Max’s support of that work had a number of stops along the way, which began with a Bachelor’s degree in English Literature – “I love reading, I like the written language, I like communication,” he says – which led him to pursue a Master’s in Business Administration. Halfway through the latter program, an opportunity came to relocate to Springfield with his wife, where he finished his MBA at Drury University. He also started flipping houses, which proved difficult in the middle of the Great Recession.

“There were six-month time periods where I never took a check. I went to work every single day, but just didn’t draw any pay,” he says of an effort to ensure that others working for him received what they were due.

Eventually, in light of the arrival of his first child, he and his wife decided another plan was required. He needed to find a more conventional job, but at the time, that was easier said than done.

“I looked for eight months and couldn’t find anything. I worked at a storage unit part time to just make money,” he says. “I applied for two or three jobs every single day. It was a really tough time to find jobs; unemployment was, at the time, in the double digits.

"I remember praying, ‘Lord, give me any job, I’ll do anything, I just don’t want to work in manufacturing.’”

An answer came: He was offered a job as second-shift supervisor -- in manufacturing, an industry he grew to love.

Although perhaps an unlikely connection, that opportunity in a Wichita bakery ultimately offered him more than a job. He learned a pivotal lesson, he says, that stays with him today: That it is far more important to be proactive than reactive when it comes to leadership.

That lesson came because of an oven, which kept malfunctioning. The team figured out a workaround that kept production moving, which Max saw as success, especially since productivity goals were being met. But when the general manager came by one night and saw what was happening, he said something that would stay with Max forever.

“He goes, ‘What are you doing?’” recounts Max, sharing what his boss next said: “Your job is to make sure that conveyor belt never breaks down again.

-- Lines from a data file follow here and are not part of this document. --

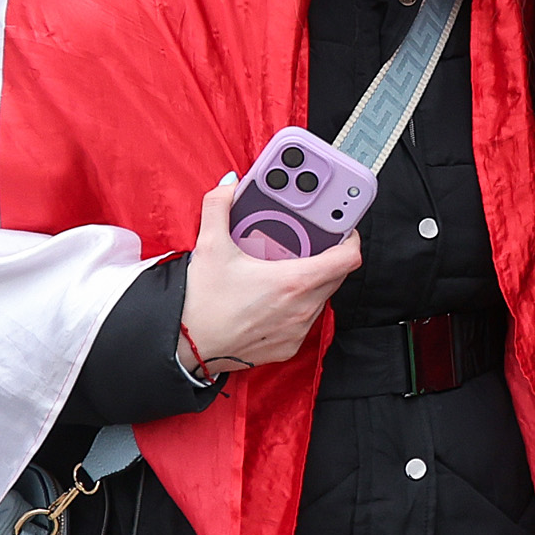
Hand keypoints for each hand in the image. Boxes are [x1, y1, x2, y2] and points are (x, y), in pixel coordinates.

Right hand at [176, 169, 363, 372]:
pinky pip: (305, 319)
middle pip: (336, 275)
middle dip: (327, 254)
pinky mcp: (288, 347)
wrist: (185, 348)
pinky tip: (274, 294)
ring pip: (322, 297)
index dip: (350, 237)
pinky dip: (298, 304)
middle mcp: (302, 309)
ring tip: (286, 265)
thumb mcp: (209, 247)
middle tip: (306, 240)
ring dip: (312, 280)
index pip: (348, 257)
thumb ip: (219, 206)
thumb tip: (229, 186)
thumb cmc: (200, 303)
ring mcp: (297, 330)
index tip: (340, 225)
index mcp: (294, 282)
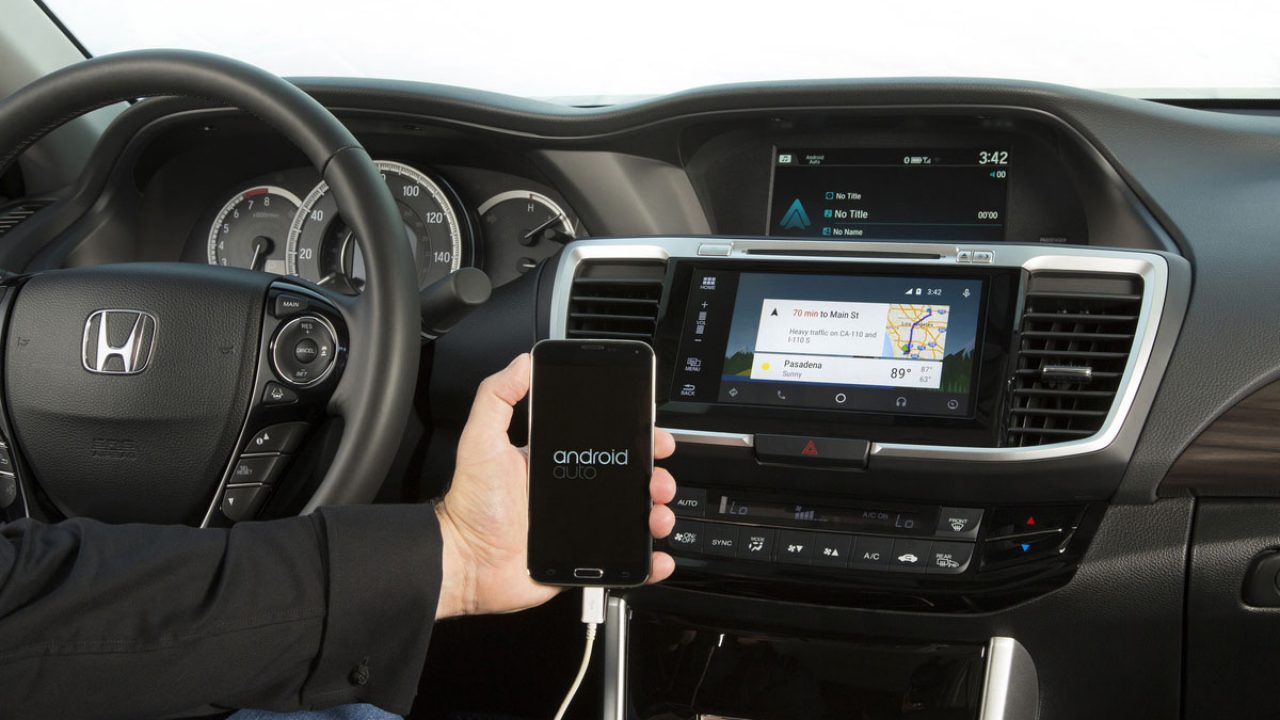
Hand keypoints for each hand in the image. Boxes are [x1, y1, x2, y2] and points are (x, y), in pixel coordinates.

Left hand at [434, 353, 676, 618]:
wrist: (464, 562)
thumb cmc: (470, 504)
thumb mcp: (481, 440)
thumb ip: (497, 397)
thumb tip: (522, 363)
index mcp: (558, 462)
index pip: (607, 444)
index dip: (636, 439)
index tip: (653, 434)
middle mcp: (575, 493)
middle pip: (630, 480)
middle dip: (654, 476)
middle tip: (657, 478)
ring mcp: (582, 528)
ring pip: (635, 518)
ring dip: (656, 514)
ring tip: (656, 516)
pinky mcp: (583, 560)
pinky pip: (624, 561)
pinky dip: (649, 562)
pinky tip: (657, 557)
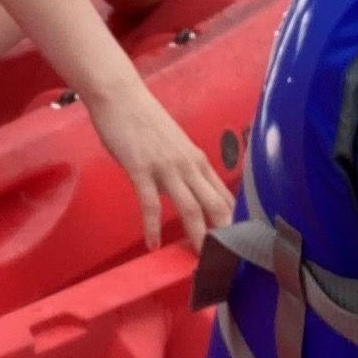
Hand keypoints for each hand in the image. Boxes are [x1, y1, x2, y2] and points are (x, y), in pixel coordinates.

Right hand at [87, 78, 232, 250]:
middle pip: (215, 205)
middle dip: (223, 235)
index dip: (234, 223)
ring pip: (190, 208)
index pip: (225, 197)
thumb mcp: (175, 145)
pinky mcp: (141, 169)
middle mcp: (188, 165)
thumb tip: (191, 192)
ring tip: (199, 261)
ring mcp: (165, 167)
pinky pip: (151, 204)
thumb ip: (185, 168)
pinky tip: (152, 244)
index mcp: (198, 160)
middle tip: (226, 262)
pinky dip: (152, 227)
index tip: (237, 246)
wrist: (120, 96)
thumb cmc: (145, 120)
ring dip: (197, 236)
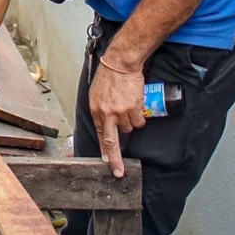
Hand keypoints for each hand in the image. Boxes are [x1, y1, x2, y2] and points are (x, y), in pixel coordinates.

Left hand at [88, 55, 145, 178]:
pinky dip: (139, 117)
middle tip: (119, 171)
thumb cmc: (108, 77)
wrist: (121, 63)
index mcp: (95, 110)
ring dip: (130, 122)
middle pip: (112, 142)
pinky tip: (135, 105)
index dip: (104, 151)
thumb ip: (100, 111)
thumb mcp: (96, 95)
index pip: (100, 135)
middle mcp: (106, 113)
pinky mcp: (133, 108)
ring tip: (127, 107)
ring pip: (129, 128)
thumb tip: (106, 125)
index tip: (107, 164)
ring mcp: (120, 112)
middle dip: (115, 159)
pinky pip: (139, 122)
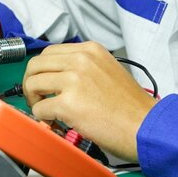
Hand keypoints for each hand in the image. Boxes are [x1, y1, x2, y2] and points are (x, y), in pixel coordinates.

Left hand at [22, 42, 157, 162]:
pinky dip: (42, 118)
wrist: (146, 126)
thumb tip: (55, 76)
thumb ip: (82, 67)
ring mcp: (74, 80)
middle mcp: (80, 60)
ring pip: (32, 84)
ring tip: (48, 112)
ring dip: (35, 100)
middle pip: (35, 65)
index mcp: (90, 50)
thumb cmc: (130, 106)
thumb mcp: (107, 70)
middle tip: (39, 99)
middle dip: (31, 83)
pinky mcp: (69, 103)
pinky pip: (39, 108)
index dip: (42, 70)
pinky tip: (56, 123)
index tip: (44, 84)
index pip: (49, 52)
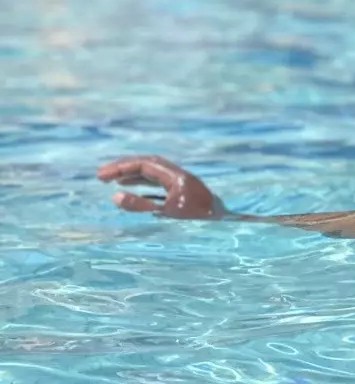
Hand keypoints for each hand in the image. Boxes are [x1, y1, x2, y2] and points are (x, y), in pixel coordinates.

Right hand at [97, 155, 225, 219]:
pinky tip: (128, 188)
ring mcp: (179, 181)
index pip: (143, 164)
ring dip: (129, 173)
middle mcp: (177, 174)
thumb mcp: (167, 212)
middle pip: (145, 164)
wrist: (225, 220)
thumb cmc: (198, 217)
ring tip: (109, 179)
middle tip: (100, 174)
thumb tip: (114, 197)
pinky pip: (155, 181)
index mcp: (175, 175)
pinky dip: (139, 182)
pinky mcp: (180, 189)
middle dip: (122, 167)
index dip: (121, 168)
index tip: (101, 175)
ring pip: (150, 171)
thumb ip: (141, 205)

You’ve got to be proactive versus reactive.”

Those words resulted in an entire mindset change.

“I think in health care we tend to get stuck in ‘reactive,’” says Max. “We work incredibly hard and we expend a lot of energy and talent, but if we would just step back and pre-plan and say, ‘Let’s understand what to do so it never goes down again,’ people’s lives get a lot easier.”

Two years after he went to Wichita, a phone call changed his life. A mentor he met in Springfield through his MBA program – and a leader at CoxHealth – asked him to come interview with the health system.

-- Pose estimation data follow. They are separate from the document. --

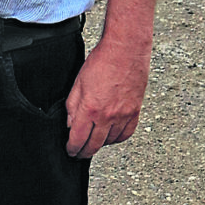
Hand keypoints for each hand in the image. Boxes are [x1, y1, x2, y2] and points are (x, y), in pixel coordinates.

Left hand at [65, 36, 150, 158]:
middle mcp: (108, 116)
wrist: (126, 51)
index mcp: (90, 109)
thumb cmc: (101, 62)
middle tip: (79, 153)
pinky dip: (117, 138)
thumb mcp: (77, 83)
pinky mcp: (135, 112)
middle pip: (95, 145)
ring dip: (100, 144)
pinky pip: (126, 134)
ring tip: (93, 142)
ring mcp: (124, 116)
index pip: (79, 139)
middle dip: (84, 152)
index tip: (70, 151)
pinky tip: (110, 135)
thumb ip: (72, 106)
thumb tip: (70, 124)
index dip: (72, 148)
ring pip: (111, 141)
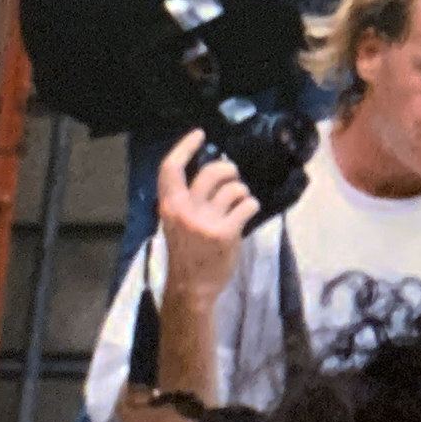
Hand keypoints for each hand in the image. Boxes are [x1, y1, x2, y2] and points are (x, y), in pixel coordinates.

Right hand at [156, 130, 256, 309]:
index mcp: (169, 207)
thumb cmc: (187, 252)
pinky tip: (247, 214)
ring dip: (242, 192)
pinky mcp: (226, 232)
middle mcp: (185, 210)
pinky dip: (251, 205)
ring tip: (239, 203)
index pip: (170, 169)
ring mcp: (206, 221)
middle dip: (228, 169)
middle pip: (211, 172)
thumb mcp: (176, 223)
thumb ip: (187, 200)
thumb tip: (212, 172)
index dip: (185, 147)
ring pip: (235, 188)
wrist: (191, 287)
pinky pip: (248, 204)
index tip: (200, 134)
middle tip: (233, 176)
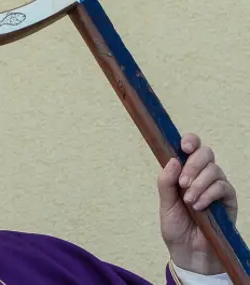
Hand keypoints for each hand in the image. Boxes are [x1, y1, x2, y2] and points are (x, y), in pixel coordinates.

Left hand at [157, 133, 237, 274]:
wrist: (190, 253)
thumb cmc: (176, 227)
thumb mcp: (165, 204)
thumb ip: (166, 182)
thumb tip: (172, 159)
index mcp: (185, 172)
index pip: (191, 147)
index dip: (190, 141)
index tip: (183, 147)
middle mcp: (202, 175)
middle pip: (206, 153)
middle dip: (193, 165)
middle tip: (183, 184)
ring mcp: (216, 186)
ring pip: (214, 170)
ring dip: (199, 184)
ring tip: (189, 201)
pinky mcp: (228, 200)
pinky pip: (223, 187)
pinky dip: (208, 194)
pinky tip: (199, 207)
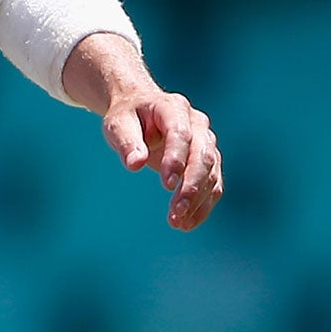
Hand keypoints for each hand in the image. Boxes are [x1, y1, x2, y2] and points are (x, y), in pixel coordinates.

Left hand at [102, 87, 222, 230]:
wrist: (141, 108)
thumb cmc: (128, 116)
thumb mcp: (118, 123)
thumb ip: (126, 142)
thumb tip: (135, 165)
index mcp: (173, 108)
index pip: (180, 134)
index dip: (176, 160)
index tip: (166, 185)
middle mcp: (197, 123)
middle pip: (203, 156)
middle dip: (191, 186)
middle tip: (176, 212)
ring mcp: (206, 141)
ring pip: (212, 173)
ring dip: (198, 200)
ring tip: (177, 223)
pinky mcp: (209, 160)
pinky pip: (213, 184)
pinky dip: (203, 205)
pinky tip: (187, 223)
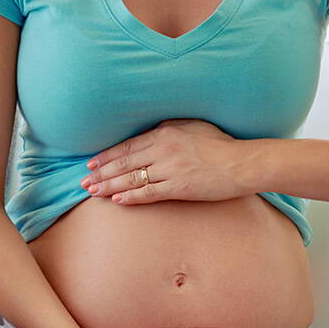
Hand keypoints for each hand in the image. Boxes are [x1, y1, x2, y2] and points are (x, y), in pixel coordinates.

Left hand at [81, 119, 252, 204]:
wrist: (243, 162)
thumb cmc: (221, 144)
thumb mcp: (193, 126)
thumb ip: (168, 129)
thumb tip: (149, 134)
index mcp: (165, 132)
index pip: (128, 145)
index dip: (107, 155)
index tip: (91, 163)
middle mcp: (164, 149)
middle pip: (124, 162)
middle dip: (102, 173)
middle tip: (84, 182)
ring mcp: (171, 169)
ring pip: (132, 179)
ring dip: (110, 186)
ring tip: (93, 193)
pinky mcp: (179, 187)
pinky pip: (149, 193)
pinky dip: (131, 197)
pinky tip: (117, 201)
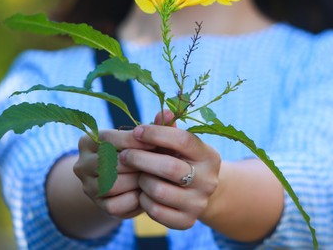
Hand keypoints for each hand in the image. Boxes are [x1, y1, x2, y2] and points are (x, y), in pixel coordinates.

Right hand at [75, 128, 154, 218]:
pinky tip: (147, 192)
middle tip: (159, 164)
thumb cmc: (140, 152)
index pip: (108, 139)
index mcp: (88, 141)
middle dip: (137, 163)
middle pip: (109, 163)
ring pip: (112, 184)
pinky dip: (134, 199)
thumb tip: (168, 112)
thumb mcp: (144, 139)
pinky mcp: (98, 206)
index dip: (133, 141)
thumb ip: (155, 127)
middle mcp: (82, 164)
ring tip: (155, 177)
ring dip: (137, 181)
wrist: (130, 182)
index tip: (154, 143)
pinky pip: (116, 204)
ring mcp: (87, 187)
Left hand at [117, 110, 221, 229]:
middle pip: (170, 167)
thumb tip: (163, 112)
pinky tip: (142, 192)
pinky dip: (144, 201)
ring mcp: (199, 202)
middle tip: (124, 155)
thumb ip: (169, 128)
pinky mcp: (187, 221)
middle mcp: (208, 180)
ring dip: (142, 181)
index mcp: (209, 155)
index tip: (137, 131)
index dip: (156, 134)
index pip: (183, 140)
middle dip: (141, 159)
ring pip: (159, 191)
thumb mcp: (180, 144)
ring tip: (137, 175)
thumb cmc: (182, 160)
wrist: (198, 193)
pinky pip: (156, 211)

“He said, ‘I want you to come look at this job at CoxHealth to be the director of our neurological group,’” recounts Max, who told the leader that the plan didn’t make sense. “I told him, ‘I make hot dog buns for a living. That’s not a good fit.’”

But persuasiveness won out, and Max came for an interview – and was offered the job. The opportunity ultimately led to his previous role as Vice President of Cox Medical Group in 2015, where he oversaw more than 80 clinics and 2,000 employees throughout the region.

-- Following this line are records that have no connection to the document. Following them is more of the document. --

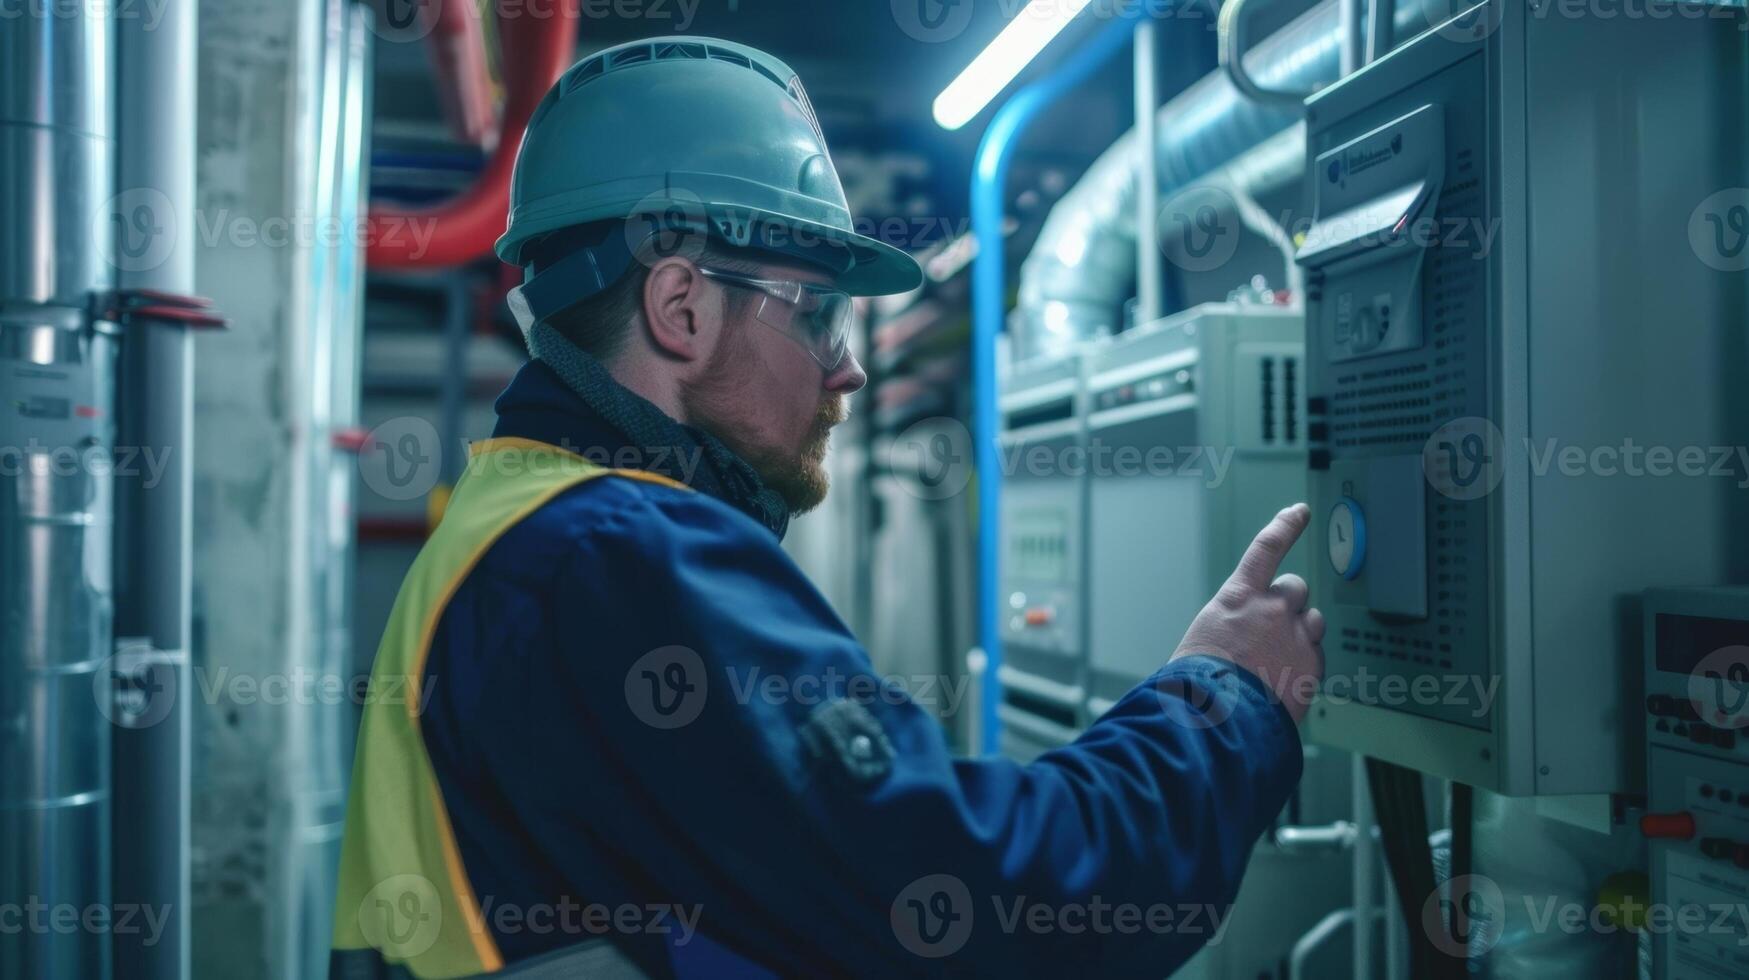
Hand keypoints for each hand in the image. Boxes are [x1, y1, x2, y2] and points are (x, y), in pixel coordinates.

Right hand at [1169, 503, 1325, 723]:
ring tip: (1279, 658)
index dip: (1286, 526)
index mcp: (1237, 598)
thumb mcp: (1204, 641)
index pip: (1267, 548)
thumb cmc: (1198, 684)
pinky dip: (1306, 664)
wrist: (1217, 718)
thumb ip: (1232, 628)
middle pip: (1296, 589)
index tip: (1298, 512)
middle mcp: (1272, 608)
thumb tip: (1239, 640)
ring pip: (1313, 620)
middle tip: (1273, 629)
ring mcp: (1296, 635)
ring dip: (1302, 631)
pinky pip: (1318, 655)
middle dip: (1288, 604)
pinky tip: (1285, 681)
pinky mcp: (1314, 664)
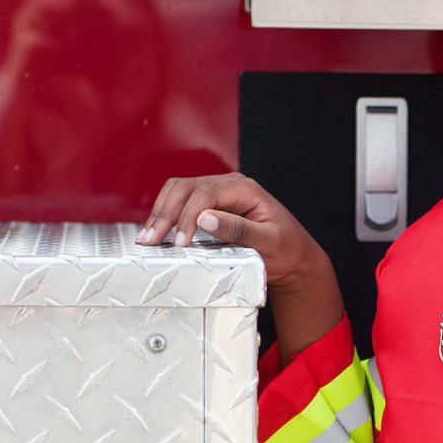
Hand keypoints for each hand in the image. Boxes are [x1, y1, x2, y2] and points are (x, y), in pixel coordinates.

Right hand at [136, 172, 329, 291]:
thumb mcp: (270, 242)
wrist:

He takes those efforts to the next level in his new role as COO and Executive Vice President, through which he leads all of CoxHealth’s hospitals. It’s a position from which he will continue using the lessons he’s learned to anticipate needs and change, so the organization can be ready. That effort, he says, requires teamwork.

“To me, the team is always more important than the individual,” he says. “As a leader, I want to create the team and the culture where collaboration allows our strengths to work together to make things the best they can be.”

Ultimately, it’s all part of the common vision: To be the best for those who need us, and to support all of the employees, working together as a team, to make that happen.

“I’m never going to lay hands on a patient; no patients are ever going to thank me for saving their lives,” he says, “but you’re just that close to life-changing, life-altering moments every single day. I take a lot of solace when I drive by our hospitals in the middle of the night and see the lights on; they are open 24/7, 365, no matter what the emergency is. There is a safety and comfort in that.”